SELECTED EXCERPT ->
_ _ _ _ _
# divers?



## carp_killer (Nov 24, 2006)

im completely new to diver hunting but finally got a boat so want to hunt them next year. decoy numbers?species?floater mojo? should i set puddlers or geese off to the side or just leave them at home? i havent bought any decoys yet but am willing to spend what i need to to get a GOOD spread my idea was 2dz bluebill 1dz ringneck 6 cans 6 buffs floater mojo bluebill. what are your thoughts on this?


----------



## WingedShooter7 (Oct 28, 2005)

Check out the GHG Diver combo packs it comes with 4 bluebills and 2 ringnecks, I added 6 just to mix it up a little and have some better visibility with the white on the drakes. Other than that I know nothing about Diver hunting.


----------



## proagr465 (Nov 18, 2006)

Hunted divers a lot here. You have enough decoys there but may want to add some more bluebills. I have owned about every kind of diver decoy they make and I am really fond of either G&H scaup and cans rigged individually or carrylite bluebills rigged on a line because they are so light-weight. We always use about 100 decoys or so rigged up on 15 decoy lines and a few dozen individual rigged to throw around the boat.
_ _ _ _ _
[Dataset records]

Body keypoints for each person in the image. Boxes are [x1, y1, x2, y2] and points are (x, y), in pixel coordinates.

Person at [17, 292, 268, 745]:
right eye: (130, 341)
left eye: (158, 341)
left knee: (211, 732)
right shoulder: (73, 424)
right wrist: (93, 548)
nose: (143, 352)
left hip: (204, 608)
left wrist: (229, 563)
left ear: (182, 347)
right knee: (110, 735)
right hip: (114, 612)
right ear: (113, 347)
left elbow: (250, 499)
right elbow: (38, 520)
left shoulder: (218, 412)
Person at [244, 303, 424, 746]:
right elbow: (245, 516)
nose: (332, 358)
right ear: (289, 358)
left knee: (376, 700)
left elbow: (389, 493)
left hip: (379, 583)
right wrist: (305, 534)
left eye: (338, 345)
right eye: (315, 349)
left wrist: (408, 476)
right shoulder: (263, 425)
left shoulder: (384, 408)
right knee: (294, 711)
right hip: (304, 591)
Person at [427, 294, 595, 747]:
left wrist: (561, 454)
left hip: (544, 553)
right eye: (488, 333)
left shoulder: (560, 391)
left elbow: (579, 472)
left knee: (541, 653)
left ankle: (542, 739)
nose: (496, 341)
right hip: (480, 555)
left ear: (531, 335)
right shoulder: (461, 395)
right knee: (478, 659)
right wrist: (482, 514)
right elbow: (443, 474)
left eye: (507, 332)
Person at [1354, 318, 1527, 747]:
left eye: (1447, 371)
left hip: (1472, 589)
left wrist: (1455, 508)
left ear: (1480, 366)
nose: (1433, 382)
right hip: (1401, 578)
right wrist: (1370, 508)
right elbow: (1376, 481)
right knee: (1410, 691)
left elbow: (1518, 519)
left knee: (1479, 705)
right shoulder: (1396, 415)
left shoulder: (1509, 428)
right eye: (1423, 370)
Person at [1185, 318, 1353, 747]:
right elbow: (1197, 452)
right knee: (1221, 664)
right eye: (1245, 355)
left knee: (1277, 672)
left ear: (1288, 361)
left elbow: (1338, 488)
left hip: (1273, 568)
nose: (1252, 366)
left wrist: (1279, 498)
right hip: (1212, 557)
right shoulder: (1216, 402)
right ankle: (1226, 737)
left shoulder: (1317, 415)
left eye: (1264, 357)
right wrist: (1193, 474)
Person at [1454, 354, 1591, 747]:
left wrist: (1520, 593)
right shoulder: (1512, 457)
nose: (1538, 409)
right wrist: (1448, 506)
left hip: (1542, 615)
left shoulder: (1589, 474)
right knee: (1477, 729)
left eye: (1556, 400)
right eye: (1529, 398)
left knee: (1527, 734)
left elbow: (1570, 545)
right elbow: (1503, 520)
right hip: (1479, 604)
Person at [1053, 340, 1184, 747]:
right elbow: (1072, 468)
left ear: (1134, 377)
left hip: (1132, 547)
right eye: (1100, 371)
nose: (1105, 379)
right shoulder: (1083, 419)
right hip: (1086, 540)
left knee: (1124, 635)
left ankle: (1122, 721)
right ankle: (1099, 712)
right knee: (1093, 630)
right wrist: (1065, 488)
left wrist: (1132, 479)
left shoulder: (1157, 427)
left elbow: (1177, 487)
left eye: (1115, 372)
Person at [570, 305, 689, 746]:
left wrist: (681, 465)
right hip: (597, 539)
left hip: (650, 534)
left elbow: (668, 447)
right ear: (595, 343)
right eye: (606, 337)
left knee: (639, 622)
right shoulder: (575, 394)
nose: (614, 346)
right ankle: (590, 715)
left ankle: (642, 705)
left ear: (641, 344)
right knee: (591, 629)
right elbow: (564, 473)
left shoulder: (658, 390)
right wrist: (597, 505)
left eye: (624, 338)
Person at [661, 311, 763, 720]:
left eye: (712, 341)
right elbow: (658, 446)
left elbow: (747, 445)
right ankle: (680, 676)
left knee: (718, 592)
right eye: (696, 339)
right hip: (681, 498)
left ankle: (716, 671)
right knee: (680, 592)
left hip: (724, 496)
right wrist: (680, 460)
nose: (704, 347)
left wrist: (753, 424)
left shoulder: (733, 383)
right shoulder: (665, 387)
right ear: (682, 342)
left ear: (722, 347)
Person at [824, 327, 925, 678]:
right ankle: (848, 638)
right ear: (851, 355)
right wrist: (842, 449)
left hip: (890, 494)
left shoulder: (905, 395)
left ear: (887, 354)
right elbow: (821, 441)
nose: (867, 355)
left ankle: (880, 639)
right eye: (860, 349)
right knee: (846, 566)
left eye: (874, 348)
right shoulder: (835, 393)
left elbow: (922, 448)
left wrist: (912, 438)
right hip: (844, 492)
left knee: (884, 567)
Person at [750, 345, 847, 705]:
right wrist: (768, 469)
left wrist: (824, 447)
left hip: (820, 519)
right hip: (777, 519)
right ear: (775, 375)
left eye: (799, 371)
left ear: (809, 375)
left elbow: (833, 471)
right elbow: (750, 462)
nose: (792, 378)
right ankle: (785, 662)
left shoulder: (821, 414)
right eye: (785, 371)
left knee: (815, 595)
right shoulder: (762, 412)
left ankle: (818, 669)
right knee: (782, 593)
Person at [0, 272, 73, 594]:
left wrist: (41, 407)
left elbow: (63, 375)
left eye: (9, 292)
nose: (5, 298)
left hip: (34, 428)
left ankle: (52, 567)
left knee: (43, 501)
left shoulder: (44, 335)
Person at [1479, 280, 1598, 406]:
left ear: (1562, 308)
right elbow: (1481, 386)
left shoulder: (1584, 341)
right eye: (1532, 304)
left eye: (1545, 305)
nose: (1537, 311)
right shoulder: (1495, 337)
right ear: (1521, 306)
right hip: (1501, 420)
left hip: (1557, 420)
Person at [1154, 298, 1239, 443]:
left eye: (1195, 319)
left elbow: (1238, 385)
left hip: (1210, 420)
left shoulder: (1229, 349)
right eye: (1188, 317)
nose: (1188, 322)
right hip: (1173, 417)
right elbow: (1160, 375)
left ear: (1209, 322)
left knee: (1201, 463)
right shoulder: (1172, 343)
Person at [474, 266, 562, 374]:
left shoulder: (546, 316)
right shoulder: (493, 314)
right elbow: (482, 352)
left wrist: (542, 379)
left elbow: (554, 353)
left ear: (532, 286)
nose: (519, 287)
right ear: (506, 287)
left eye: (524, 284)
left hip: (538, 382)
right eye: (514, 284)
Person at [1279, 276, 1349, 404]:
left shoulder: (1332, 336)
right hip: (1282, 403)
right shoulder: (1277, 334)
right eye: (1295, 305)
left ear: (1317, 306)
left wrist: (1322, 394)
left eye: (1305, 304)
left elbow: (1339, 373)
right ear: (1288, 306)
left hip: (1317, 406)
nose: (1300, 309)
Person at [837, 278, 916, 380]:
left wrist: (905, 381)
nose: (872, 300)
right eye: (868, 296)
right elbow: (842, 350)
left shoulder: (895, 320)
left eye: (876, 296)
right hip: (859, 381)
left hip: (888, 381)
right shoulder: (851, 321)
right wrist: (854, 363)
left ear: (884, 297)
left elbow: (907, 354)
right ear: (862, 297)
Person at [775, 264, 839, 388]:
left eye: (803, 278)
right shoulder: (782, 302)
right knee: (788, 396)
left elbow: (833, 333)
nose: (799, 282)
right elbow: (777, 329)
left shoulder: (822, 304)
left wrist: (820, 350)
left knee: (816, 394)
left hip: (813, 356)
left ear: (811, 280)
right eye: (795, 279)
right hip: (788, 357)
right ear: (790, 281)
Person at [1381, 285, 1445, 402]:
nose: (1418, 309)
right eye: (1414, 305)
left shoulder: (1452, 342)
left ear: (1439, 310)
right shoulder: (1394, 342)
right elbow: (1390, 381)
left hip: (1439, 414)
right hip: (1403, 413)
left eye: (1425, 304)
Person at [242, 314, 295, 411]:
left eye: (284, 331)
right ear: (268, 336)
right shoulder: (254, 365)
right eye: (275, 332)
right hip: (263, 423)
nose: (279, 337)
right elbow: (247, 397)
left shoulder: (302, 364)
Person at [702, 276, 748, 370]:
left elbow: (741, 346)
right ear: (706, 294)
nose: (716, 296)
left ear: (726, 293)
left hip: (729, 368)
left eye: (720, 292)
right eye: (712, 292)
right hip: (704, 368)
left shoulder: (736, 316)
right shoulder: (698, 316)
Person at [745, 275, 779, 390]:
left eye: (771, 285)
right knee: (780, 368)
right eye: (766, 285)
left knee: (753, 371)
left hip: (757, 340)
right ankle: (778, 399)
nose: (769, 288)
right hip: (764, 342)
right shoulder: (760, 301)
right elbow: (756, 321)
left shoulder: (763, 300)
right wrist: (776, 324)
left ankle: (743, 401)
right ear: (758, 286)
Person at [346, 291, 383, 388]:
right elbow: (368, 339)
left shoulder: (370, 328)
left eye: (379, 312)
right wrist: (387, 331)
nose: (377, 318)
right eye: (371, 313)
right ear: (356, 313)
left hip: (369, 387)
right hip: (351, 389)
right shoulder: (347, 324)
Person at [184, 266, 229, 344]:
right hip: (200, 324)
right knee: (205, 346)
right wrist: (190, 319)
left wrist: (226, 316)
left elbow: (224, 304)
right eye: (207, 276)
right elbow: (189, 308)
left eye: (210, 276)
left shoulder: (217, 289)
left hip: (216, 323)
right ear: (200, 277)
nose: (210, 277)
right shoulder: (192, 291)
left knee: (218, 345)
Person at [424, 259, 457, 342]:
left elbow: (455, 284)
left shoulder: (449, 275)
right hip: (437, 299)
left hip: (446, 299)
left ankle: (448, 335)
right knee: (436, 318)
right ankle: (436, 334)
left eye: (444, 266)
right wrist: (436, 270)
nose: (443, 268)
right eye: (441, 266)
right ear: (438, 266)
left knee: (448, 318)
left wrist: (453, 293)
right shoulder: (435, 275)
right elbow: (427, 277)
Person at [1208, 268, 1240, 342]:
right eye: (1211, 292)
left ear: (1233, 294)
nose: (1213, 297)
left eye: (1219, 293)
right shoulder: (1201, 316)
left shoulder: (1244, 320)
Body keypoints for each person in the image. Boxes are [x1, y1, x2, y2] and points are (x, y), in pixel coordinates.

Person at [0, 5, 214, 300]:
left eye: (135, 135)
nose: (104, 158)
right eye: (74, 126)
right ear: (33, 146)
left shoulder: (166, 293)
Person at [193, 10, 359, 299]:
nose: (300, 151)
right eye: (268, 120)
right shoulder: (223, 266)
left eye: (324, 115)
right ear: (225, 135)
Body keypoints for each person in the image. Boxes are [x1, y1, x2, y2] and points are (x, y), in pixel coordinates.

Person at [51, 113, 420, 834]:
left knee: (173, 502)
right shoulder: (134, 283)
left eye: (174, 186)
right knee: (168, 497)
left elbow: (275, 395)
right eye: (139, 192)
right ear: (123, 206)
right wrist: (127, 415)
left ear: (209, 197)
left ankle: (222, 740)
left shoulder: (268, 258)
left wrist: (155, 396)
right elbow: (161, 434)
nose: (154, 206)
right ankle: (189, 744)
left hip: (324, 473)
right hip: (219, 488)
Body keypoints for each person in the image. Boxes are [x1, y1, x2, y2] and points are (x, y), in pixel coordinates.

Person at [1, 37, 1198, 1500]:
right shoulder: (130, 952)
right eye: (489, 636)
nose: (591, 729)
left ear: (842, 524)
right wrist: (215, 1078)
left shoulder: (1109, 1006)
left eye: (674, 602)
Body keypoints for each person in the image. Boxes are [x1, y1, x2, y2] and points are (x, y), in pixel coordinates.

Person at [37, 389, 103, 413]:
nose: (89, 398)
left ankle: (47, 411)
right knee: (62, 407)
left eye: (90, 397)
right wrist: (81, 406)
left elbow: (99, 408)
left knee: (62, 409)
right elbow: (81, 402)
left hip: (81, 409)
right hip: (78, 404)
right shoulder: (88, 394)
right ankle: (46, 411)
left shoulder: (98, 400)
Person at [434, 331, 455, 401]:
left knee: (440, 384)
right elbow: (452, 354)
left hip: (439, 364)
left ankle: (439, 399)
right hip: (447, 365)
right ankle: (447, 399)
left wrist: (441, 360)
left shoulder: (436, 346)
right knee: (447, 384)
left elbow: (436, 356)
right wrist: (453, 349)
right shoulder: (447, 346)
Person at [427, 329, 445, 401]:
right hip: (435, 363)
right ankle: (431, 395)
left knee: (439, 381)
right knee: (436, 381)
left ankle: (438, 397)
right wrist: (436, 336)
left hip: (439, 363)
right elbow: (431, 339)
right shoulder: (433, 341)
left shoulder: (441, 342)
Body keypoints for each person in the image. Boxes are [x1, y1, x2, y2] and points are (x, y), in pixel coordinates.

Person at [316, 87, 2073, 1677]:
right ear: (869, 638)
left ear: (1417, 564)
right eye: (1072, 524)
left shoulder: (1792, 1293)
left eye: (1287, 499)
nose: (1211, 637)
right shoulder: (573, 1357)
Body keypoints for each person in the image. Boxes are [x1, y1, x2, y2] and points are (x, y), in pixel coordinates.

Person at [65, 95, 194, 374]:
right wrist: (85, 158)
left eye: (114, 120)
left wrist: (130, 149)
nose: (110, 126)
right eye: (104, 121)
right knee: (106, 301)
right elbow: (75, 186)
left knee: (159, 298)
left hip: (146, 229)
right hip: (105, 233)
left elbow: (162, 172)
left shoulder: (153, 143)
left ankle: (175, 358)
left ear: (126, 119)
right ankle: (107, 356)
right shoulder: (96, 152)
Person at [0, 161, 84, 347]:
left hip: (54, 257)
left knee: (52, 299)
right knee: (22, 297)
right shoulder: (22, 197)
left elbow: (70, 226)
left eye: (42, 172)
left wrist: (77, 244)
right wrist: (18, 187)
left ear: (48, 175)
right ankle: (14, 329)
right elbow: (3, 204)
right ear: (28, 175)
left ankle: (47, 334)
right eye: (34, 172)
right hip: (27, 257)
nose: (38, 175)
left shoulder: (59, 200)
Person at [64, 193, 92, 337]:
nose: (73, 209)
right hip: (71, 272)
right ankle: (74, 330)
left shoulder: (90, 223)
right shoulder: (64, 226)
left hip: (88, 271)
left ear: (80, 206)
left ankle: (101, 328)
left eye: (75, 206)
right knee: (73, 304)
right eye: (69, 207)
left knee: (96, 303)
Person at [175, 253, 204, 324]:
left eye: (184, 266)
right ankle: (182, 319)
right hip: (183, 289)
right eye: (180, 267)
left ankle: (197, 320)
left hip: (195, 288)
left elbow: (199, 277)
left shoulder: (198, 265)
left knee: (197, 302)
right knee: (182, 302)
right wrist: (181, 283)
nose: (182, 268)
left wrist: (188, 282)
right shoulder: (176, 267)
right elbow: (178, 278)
_ _ _ _ _
INSTRUCTIONS TO FOLLOW ->
Please transcribe the diver-hunting thread above, beginning at the words "im completely new" and stopping after "(Oct 28, 2005)".

EXPECTED ANSWER ->
im completely new to diver hunting but finally got a boat so want to hunt them next year. decoy numbers?species?floater mojo? should i set puddlers or geese off to the side or just leave them at home? i havent bought any decoys yet but am willing to spend what i need to to get a GOOD spread my idea was 2dz bluebill 1dz ringneck 6 cans 6 buffs floater mojo bluebill. what are your thoughts on this?


----------



## WingedShooter7 (Oct 28, 2005)